The demonstration that phasor analysis can be extended to the NIR domain where lifetimes are short and comparable with the IRF width, and in particular to in vivo imaging, has many important implications. In addition to a decrease in processing time by several orders of magnitude compared to global multiple lifetime fitting approaches needed for quantitative analysis of lifetime mixtures, the robustness of phasor analysis with respect to reduced resolution sampling of the fluorescence decays, as well as reduced signal-to-noise ratio, will allow reducing the acquisition time and/or excitation intensity accordingly, minimizing laser power requirement and animal or sample exposure, as well as improving the temporal resolution of kinetic measurements. While the system used in this study is limited to frame rates slightly lower than 1 Hz due to camera sensitivity and readout rate, newer models of time-gated cameras using sCMOS sensors and more sensitive photocathodes should be capable of much faster frame rates, only limited by the signal-to-noise ratio of the recorded time-gated images.
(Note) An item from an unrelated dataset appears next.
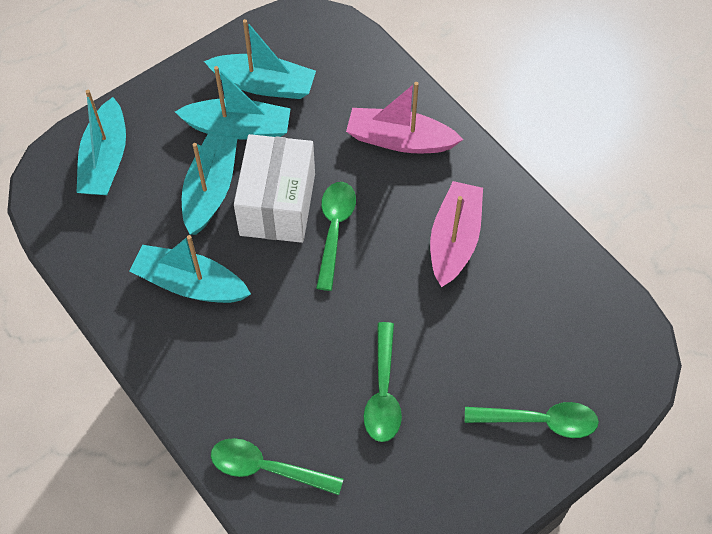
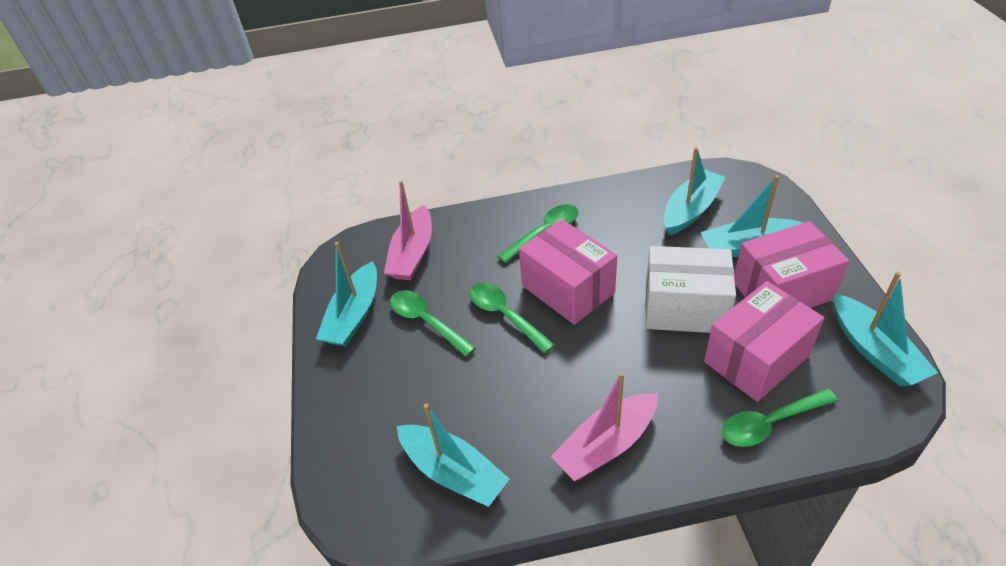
pink box: 0 -> 3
In addition to this speed advantage, phasor analysis of in vivo NIR time-gated data also provides a practical approach for implementing multiplexed imaging using lifetime as a contrast mechanism. NIR fluorescent dyes have broad emission spectra that are difficult to spectrally unmix, due to the complex interplay between wavelength-dependent absorption and scattering in tissues. While fluorescence intensity decays are affected by these tissue characteristics, the measurements presented here demonstrate that these effects can be effectively compensated with prior information on the expected location of individual species in the phasor plot. In particular, the visualization of Tf receptor engagement in the liver illustrated in Supplementary Movie 2 and performed with no other aid but graphical selection of ROIs in the phasor plot, shows that two fluorescent species characterized by sufficiently different lifetimes (eg, 0.5 ns and 1 ns) can be readily separated and quantified. Importantly, such identification does not require fluorescent species to be characterized by single-exponential decays. The combination of imaging speed and lifetime contrast capability could be advantageously used for image-guided surgery using NIR markers differing mainly by their lifetimes (eg, indocyanine green or ICG and IRDye-800CW).

The quantitative nature of phasor analysis also suggests that it could be used as a replacement to or as a first estimator for the time- and memory-intensive multiexponential decay fitting approach used in multiplexed fluorescence lifetime tomography imaging [67, 68]. Finally, while our experiments used a time-gated detection based on intensified camera, the same analysis could be performed with data acquired by time-gated or time-resolved single-photon avalanche diode arrays [69] or time-resolved wide-field photon-counting imagers [23].